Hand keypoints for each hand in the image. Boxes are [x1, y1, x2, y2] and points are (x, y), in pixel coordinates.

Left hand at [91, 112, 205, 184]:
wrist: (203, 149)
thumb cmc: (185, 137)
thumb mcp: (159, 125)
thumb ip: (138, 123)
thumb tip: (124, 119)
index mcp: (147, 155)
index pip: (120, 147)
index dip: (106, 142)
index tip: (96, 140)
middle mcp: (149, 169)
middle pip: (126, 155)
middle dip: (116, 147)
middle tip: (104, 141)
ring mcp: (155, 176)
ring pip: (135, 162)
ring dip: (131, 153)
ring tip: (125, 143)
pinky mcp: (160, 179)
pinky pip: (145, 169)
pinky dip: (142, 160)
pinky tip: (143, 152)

▬▬▬▬▬▬

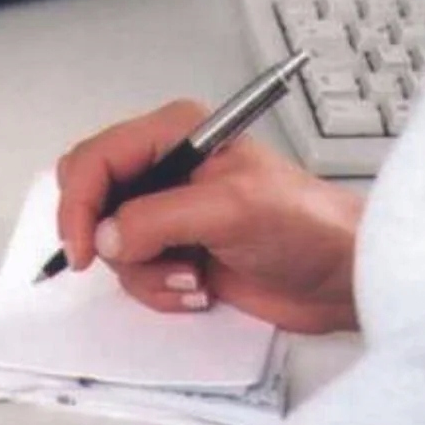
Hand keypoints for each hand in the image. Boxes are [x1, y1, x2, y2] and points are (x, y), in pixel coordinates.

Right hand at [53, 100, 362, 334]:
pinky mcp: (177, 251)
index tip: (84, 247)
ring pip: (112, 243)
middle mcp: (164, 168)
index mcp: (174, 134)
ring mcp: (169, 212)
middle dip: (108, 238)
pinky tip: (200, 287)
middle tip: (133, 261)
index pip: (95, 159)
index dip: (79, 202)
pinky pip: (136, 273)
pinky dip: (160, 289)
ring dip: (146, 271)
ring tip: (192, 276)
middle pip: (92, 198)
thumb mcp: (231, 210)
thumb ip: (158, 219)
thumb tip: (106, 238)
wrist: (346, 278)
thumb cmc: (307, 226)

▬▬▬▬▬▬

_Goal of the exercise_. Of the lines above, output exactly those from the line bearing "pinky pip: (136, 273)" through the line bearing "thumb cmc: (307, 226)", inclusive.

_Written answer_.
pinky pip: (136, 273)
pinky dip: (160, 289)
ring dip: (146, 271)
ring tip: (192, 276)
middle pip: (92, 198)
thumb mcp: (231, 210)
thumb ip: (158, 219)
thumb tip: (106, 238)
wrist: (346, 278)
thumb cmc: (307, 226)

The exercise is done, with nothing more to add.